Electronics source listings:
----

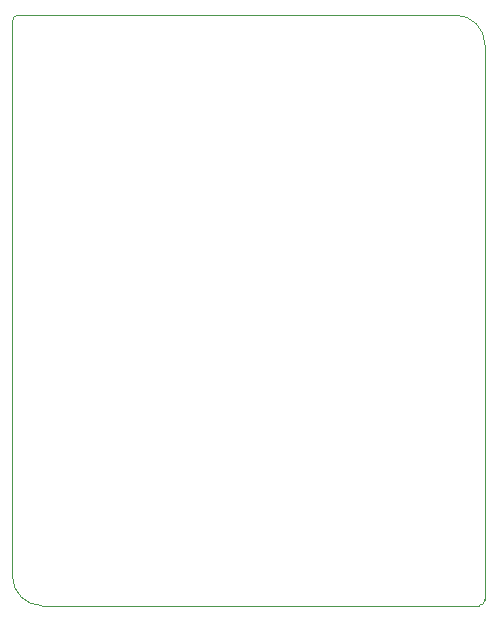
<source format=gbr>
%TF.GenerationSoftware,KiCad,Pcbnew,6.0.11-2627ca5db0~126~ubuntu20.04.1*%
%TF.CreationDate,2023-04-02T14:42:23+02:00*%
%TF.ProjectId,openDTU,6f70656e-4454-4552-9e6b-696361645f70,2.0-2023.03*%
%TF.SameCoordinates,Original*%
%TF.FileFunction,Profile,NP*%
%FSLAX46Y46*%
G04 Gerber Fmt 4.6, Leading zero omitted, Abs format (unit mm)*
G04 Created by KiCad (PCBNEW 6.0.11-2627ca5db0~126~ubuntu20.04.1) date 2023-04-02 14:42:23*
%MOMM*%
%LPD*%
G01*
G04 APERTURE LIST*
%TA.AperFunction,Profile*%
%ADD10C,0.100000*%
%TD*%
G04 APERTURE END LIST*
D10*
X2500000Y0D02*
X39500000Y0D01*
X0Y2500000D02*
G75*
G03*
X2500000Y0I2500000J0D01*
G01*
X40000000Y47500000D02*
G75*
G03*
X37500000Y50000000I-2500000J0D01*
G01*
X500000Y50000000D02*
G75*
G03*
X0Y49500000I0J-500000D01*
G01*
X39500000Y0D02*
G75*
G03*
X40000000Y500000I0J500000D01*
G01*
X0Y49500000D02*
X0Y2500000D01*
X37500000Y50000000D02*
X500000Y50000000D01*
X600001Y50000000D02*
G75*
G03*
X600001Y50000000I-1J0D01*
G01*
X40000000Y47500000D02*
X40000000Y500000D01*
M02*

</source>
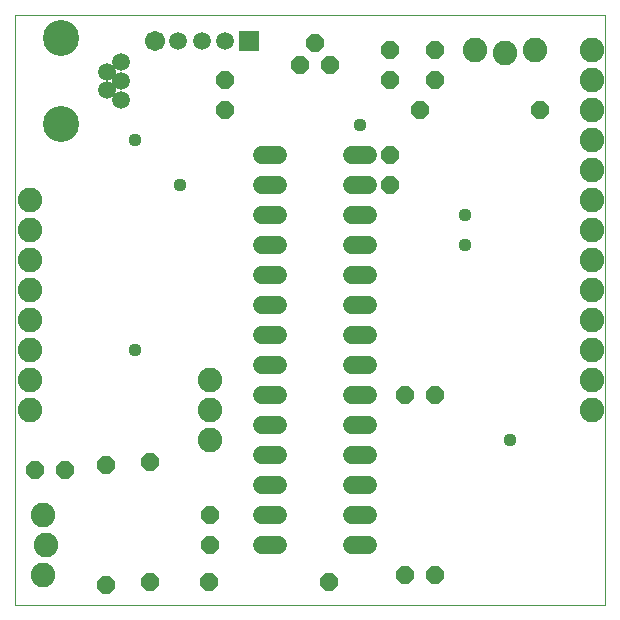
<source format=gts>
G75*
%MOIN*%
%OFA0B0*%
%FSLAX25Y25*%
%IPPOS*%
%LPD*%
%AMOC8*
5,1,8,0,0,1.08239X$1,22.5*
%
%ADD10C,0.00000*%
%ADD11OC8,0.06000*%
%ADD12C,0.08200*%
%ADD13C,0.05950*%
%ADD14C,0.12020*%
%ADD15C,0.06000*%
%ADD16C,0.06737*%
%ADD17R,0.06737X0.06737*%
%ADD18C,0.04369*%
D10*
X0001800Y0001800D02*
X0001800Y0198650D01*
X0198650Y0198650D01*
X0198650Y0001800D01*
X0001800Y0001800D01*
D11*
X0032063Y0008512D03*
X0046800Y0009435D03*
X0066537Y0009435D03*
X0066800Y0021800D03*
X0066800Y0031800D03*
X0046800Y0049435D03*
X0032063Y0048512D03*
X0018610Y0046800D03*
X0008610Y0046800D03*
X0106537Y0009435D03*
X0131800Y0011800D03*
X0141800Y0011800D03*
X0141800Y0071800D03*
X0131800Y0071800D03*
X0126800Y0141800D03*
X0126800Y0151800D03*
X0136800Y0166800D03*
X0141800Y0176800D03*
X0141800Y0186800D03*
X0126800Y0186800D03*
X0126800Y0176800D03*
X0106800Y0181800D03*
X0101800Y0189300D03*
X0096800Y0181800D03*
X0071800Y0176800D03*
X0071800Y0166800D03*
X0176800Y0166800D03*
D12*
X0194320Y0166839D03*
X0194320Y0156839D03*
X0194320Y0146839D03*
X0194300Y0136800D03*
X0194300Y0126800D03*
X0194300Y0116800D03*
X0194300Y0106800D03*
X0194300Y0096800D03*
X0194300Y0086800D03*
X0194300Y0076800D03*
X0194300Y0066800D03*
X0194320Y0176839D03*
X0194320Y0186839D03*
X0175302Y0187000D03*
X0165302Y0186000D03*
X0155302Y0187000D03*
X0066800Y0076800D03*
X0066800Y0066800D03*
X0066800Y0056800D03*
X0012300Y0021800D03*
X0011300Y0011800D03*
X0011300Y0031800D03*
X0006800Y0066800D03*
X0006800Y0076800D03*
X0006800Y0086800D03*
X0006800Y0096800D03*
X0006800Y0106800D03*
X0006800Y0116800D03*
X0006800Y0126800D03*
X0006800Y0136800D03*
D13*
X0037145Y0170235D03*
X0032420Y0173384D03*
X0037145Y0176534D03*
X0032420Y0179683D03*
X0037145Y0182833D03*
X0056268Y0189937D03*
X0064142Y0189937D03*
X0072016Y0189937D03*
D14*
X0017066Y0190904D03*
X0017066Y0162164D03*
D15*
X0084200Y0151800D02*
X0089400Y0151800D01*
X0089400Y0141800D02*
X0084200Y0141800D01*
X0084200Y0131800D02*
X0089400Y0131800D01*
X0089400Y0121800D02*
X0084200Y0121800D01*
X0084200Y0111800D02*
X0089400Y0111800D01*
X0089400Y0101800D02*
X0084200Y0101800D01*
X0084200Y0091800D02*
X0089400Y0091800D01*
X0089400Y0081800D02*
X0084200Y0081800D01*
X0084200Y0071800D02*
X0089400Y0071800D01*
X0089400Y0061800D02*
X0084200Y0061800D01*
X0084200Y0051800D02*
X0089400Y0051800D01*
X0089400Y0041800D02*
X0084200Y0041800D01*
X0084200Y0031800D02*
X0089400Y0031800D01*
X0089400Y0021800D02*
X0084200Y0021800D01*
X0114200Y0021800D02*
X0119400Y0021800D01*
X0119400Y0031800D02*
X0114200Y0031800D01*
X0114200Y0041800D02*
X0119400Y0041800D01*
X0119400Y0051800D02*
X0114200Y0051800D01*
X0114200Y0061800D02*
X0119400Y0061800D01*
X0119400Y0071800D02*
X0114200Y0071800D01*
X0114200Y0081800D02*
X0119400Y0081800D01*
X0119400Y0091800D02*
X0114200Y0091800D01*
X0114200Y0101800D02*
X0119400Y0101800D01*
X0119400Y0111800D02*
X0114200Y0111800D01*
X0114200Y0121800D02*
X0119400Y0121800D01*
X0119400Y0131800D02*
X0114200Y0131800D01*
X0114200Y0141800D02*
X0119400Y0141800D01*
X0119400Y0151800D02*
X0114200Y0151800D01*
D16*
X0048394Y0189937D03*
D17*
X0079890Y0189937D03*
D18*
X0116800Y0161800D03*
X0151800Y0131800D03*
X0151800Y0121800D03*
X0166800Y0056800D03*
X0056800Y0141800D03*
X0041800Y0156800D03*
X0041800Y0086800D03*
M02*

</source>
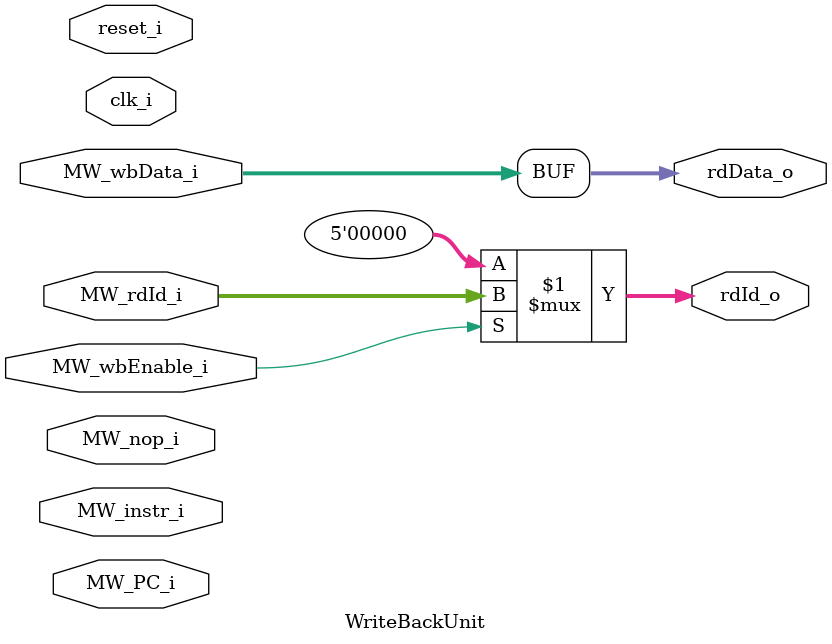
<source format=v>
/*************************************************
 *File----------WriteBackUnit.v
 *Project-------Risc-V-FPGA
 *License-------GNU GPL-3.0
 *Author--------Justin Kachele
 *Created-------Tuesday Dec 02, 2025 20:18:29 UTC
 ************************************************/

module WriteBackUnit (
        input  wire        clk_i,
        input  wire        reset_i,
        // Register File Interface
        output wire [4:0]  rdId_o,
        output wire [31:0] rdData_o,
        // Memory Unit Interface
        input  wire [31:0] MW_PC_i,
        input  wire [31:0] MW_instr_i,
        input  wire        MW_nop_i,
        input  wire [4:0]  MW_rdId_i,
        input  wire [31:0] MW_wbData_i,
        input  wire        MW_wbEnable_i
);
assign rdData_o = MW_wbData_i;
assign rdId_o = MW_wbEnable_i ? MW_rdId_i : 5'b0;

endmodule


</source>
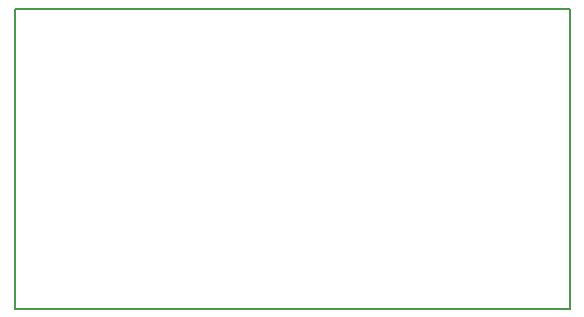
<source format=gbr>
G04 #@! TF.GenerationSoftware,KiCad,Pcbnew,(5.0.1)-3*
G04 #@! TF.CreationDate,2018-12-07T15:58:26-08:00*
G04 #@! TF.ProjectId,500-1092-DualAtnGain,3530302D313039322D4475616C41746E,rev?*
G04 #@! TF.SameCoordinates,Original*
G04 #@! TF.FileFunction,Profile,NP*
%FSLAX46Y46*%
G04 Gerber Fmt 4.6, Leading zero omitted, Abs format (unit mm)*
G04 Created by KiCad (PCBNEW (5.0.1)-3) date 12/7/2018 3:58:26 PM*
%MOMM*%
%LPD*%
G01*
G04 APERTURE LIST*
%ADD10C,0.150000*%
G04 APERTURE END LIST*
D10*
X118110000Y-88900000D02*
X165100000Y-88900000D01*
X118110000Y-114300000D02*
X165100000Y-114300000D01*
X165100000Y-88900000D02*
X165100000Y-114300000D01*
X118110000Y-88900000D02*
X118110000Y-114300000D01*
M02*

</source>
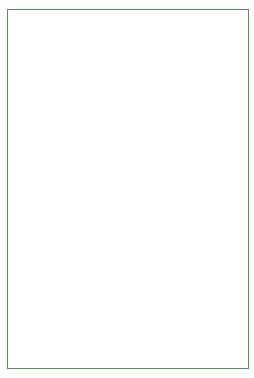
<source format=gbr>
%FSLAX44Y44*%
%MOMM*%
%ADD10C,0.1000*%
%LPD*%
D10*
G01*
X00000000Y00000000D02*
X00204000Y00000000D01*
X00204000Y00304000D01*
X00000000Y00304000D01*
X00000000Y00000000D01*
X00000000Y00000000D01*
M02*

</source>
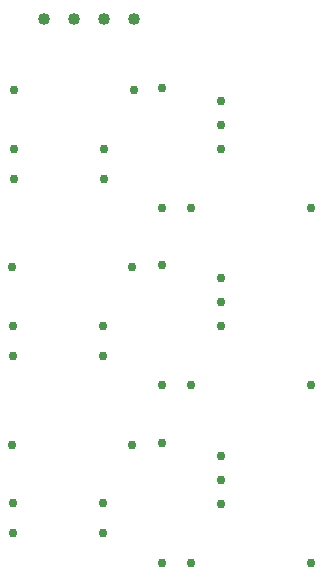
<source format=gbr>
G04 PROTEUS GERBER X2 FILE*
%TF.GenerationSoftware,Labcenter,Proteus,8.6-SP2-Build23525*%
%TF.CreationDate,2017-06-21T11:24:34+00:00*%
%TF.FileFunction,Plated,1,2,PTH*%
%TF.FilePolarity,Positive*%
%TF.Part,Single*%
%FSLAX45Y45*%
%MOMM*%
G01*
%TA.AperFunction,ComponentDrill*%
%ADD71C,0.762000*%
%TA.AperFunction,ComponentDrill*%
%ADD20C,1.016000*%
%TD.AperFunction*%
D71*
X-7250000Y+3656400D03*
X-7250000Y+3453200D03*
X-7250000Y+3250000D03*
X-7250000Y+2156400D03*
X-7250000Y+1953200D03*
X-7250000Y+1750000D03*
X-7250000Y+656400D03*
X-7250000Y+453200D03*
X-7250000Y+250000D03*
X-7500000Y+2750000D03*
X-6484000Y+2750000D03*
X-7750000Y+2750000D03*
X-7750000Y+3766000D03*
X-9000000Y+3250000D03*
X-9000000Y+2996000D03*
X-8238000Y+2996000D03*
X-8238000Y+3250000D03*
X-7984000Y+3750000D03*
X-9000000Y+3750000D03*
X-7500000Y+1250000D03*
X-6484000Y+1250000D03*
X-7500000Y-250000D03*
X-6484000Y-250000D03*
X-7750000Y+1250000D03*
X-7750000Y+2266000D03*
X-8000000Y+2250000D03*
X-9016000Y+2250000D03*
X-7750000Y-250000D03*
X-7750000Y+766000D03*
X-8000000Y+750000D03*
X-9016000Y+750000D03*
X-9012000Y+1754000D03*
X-9012000Y+1500000D03*
X-8250000Y+1500000D03*
X-8250000Y+1754000D03*
X-9012000Y+254000D03*
X-9012000Y+0D03*
X-8250000Y+0D03*
X-8250000Y+254000D03*
D20*
X-8750000Y+4350000D03*
X-8496000Y+4350000D03*
X-8242000Y+4350000D03*
X-7988000Y+4350000D03*
M02*

</source>
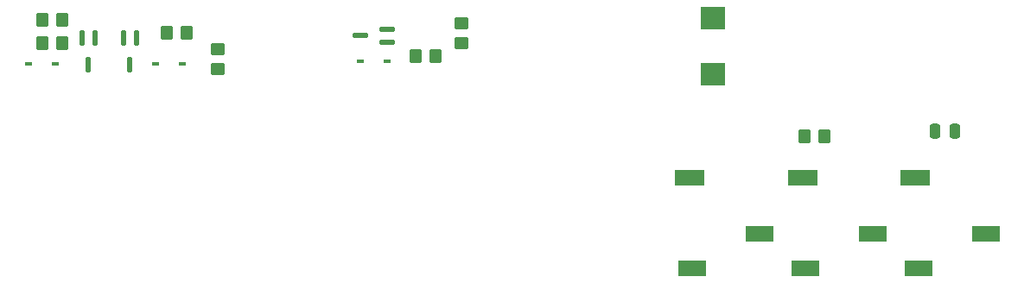
<source format=gbr>
%TF.GenerationSoftware,KiCad,Pcbnew,9.0.1*%
%TF.CreationDate,2025-04-18T12:39:12-07:00*%
%TF.ProjectId,Greenhouse Board,47726565-6e68-46f7-9573-6520426f6172,rev?*%
%TF.SameCoordinates,Original*%
%TF.FileFunction,Paste,Top*%
%TF.FilePolarity,Positive*%
%FSLAX46Y46*%
G04 Gerber Fmt 4.6, Leading zero omitted, Abs format (unit mm)*
G04 Created by KiCad (PCBNEW 9.0.1) date 2025-04-18 12:39:12*
%MOMM*%
%LPD*%
G01*
G04 APERTURE LIST*
G04 Aperture macros list*
%AMRoundRect*
0 Rectangle with rounded corners*
0 $1 Rounding radius*
0 $2 $3 $4 $5 $6 $7 $8 $9 X,Y pos of 4 corners*
0 Add a 4 corners polygon primitive as box body*
4,1,4,$2,$3,$4,$5,$6,$7,$8,$9,$2,$3,0*
0 Add four circle primitives for the rounded corners*
1,1,$1+$1,$2,$3*
1,1,$1+$1,$4,$5*
1,1,$1+$1,$6,$7*
1,1,$1+$1,$8,$9*
0 Add four rect primitives between the rounded corners*
20,1,$1+$1,$2,$3,$4,$5,0*
20,1,$1+$1,$4,$5,$6,$7,0*
20,1,$1+$1,$6,$7,$8,$9,0*
20,1,$1+$1,$8,$9,$2,$3,0*%
G04 Aperture macros list end*
%ADD10RoundRect,0.250000X-0.350000X-0.450000X0.350000X-0.450000X0.350000X0.450000X-0.350000X0.450000X0*%
%ADD11RoundRect,0.112500X0.112500X0.637500X-0.112500X0.637500X-0.112500X-0.637500X0.112500X-0.637500X0*%
%ADD12RoundRect,0.250000X0.250000X0.475000X-0.250000X0.475000X-0.250000X-0.475000X0.250000X-0.475000X0*%
%ADD13R,0.800100X0.355600*%
%ADD14RoundRect,0.250000X0.350000X0.450000X-0.350000X0.450000X-0.350000X-0.450000X0.350000X-0.450000X0*%
%ADD15RoundRect,0.250000X-0.450000X0.350000X-0.450000X-0.350000X0.450000X-0.350000X0.450000X0.350000X0*%
%ADD16R,2.800000X1.500000*%
%ADD17R,3.000000X1.500000*%
%ADD18RoundRect,0.250000X0.450000X-0.350000X0.450000X0.350000X-0.450000X0.350000X-0.450000X-0.350000X0*%
%ADD19R,2.489200X2.260600*%
%ADD20RoundRect,0.112500X0.637500X-0.112500X0.637500X0.112500X-0.637500X0.112500X-0.637500X-0.112500X0*%
G04 APERTURE END LIST*
D10*
%TO.C,R1*%
X106696000Y-87337900D03*
X108696000Y-87337900D03*
%TD*%
D11*
%TO.C,Q2*%
X111902000Y-89055900D03*
X110602000Y-89055900D03*
X111252000Y-91715900D03*
%TD*%
D12*
%TO.C,C3*%
X196130649Y-98241294D03*
X194230649Y-98241294D03*
%TD*%
D13*
%TO.C,D1*%
X140493750Y-91401900D03*
X137890250Y-91401900D03*
%TD*%
D14*
%TO.C,R4*%
X120888000Y-88607900D03*
X118888000Y-88607900D03*
%TD*%
D15*
%TO.C,R3*%
X123952000Y-90147900D03*
X123952000Y-92147900D03*
%TD*%
D16*
%TO.C,J9*%
X181503835Y-111707255D03*
D17*
X181203835Y-102807255D03*
D16*
X188103835Y-108307255D03*
%TD*%
%TO.C,J7*%
X192570546Y-111707255D03*
D17*
X192270546Y-102807255D03*
D16*
X199170546Y-108307255D03*
%TD*%
D11*
%TO.C,Q1*%
X115966000Y-89055900D03*
X114666000Y-89055900D03*
X115316000Y-91715900D03*
%TD*%
D18*
%TO.C,R5*%
X147828000Y-89607900D03*
X147828000Y-87607900D03*
%TD*%
D10*
%TO.C,R9*%
X181388000Y-98767900D03*
X183388000Y-98767900D03*
%TD*%
D13*
%TO.C,D3*%
X105378250Y-91655900D03*
X107981750Y-91655900D03*
%TD*%
D19*
%TO.C,C2*%
X172466000Y-87109300D03*
X172466000Y-92646500D03*
%TD*%
D13*
%TO.C,D2*%
X120427750Y-91655900D03*
X117824250Y-91655900D03*
%TD*%
D10*
%TO.C,R2*%
X106712000Y-89623900D03*
X108712000Y-89623900D03*
%TD*%
D16*
%TO.C,J8*%
X170438823Y-111707255D03*
D17*
X170138823Y-102807255D03*
D16*
X177038823Y-108307255D03*
%TD*%
D14*
%TO.C,R6*%
X145272000Y-90893900D03*
X143272000Y-90893900D03*
%TD*%
D20*
%TO.C,Q3*%
X140522000Y-89511900D03*
X140522000Y-88211900D03*
X137862000Y-88861900D03*
%TD*%
M02*

</source>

----

The task calls for all lines in the entries that hold "primitives".

0 Add four circle primitives for the rounded corners*
0 Add four rect primitives between the rounded corners*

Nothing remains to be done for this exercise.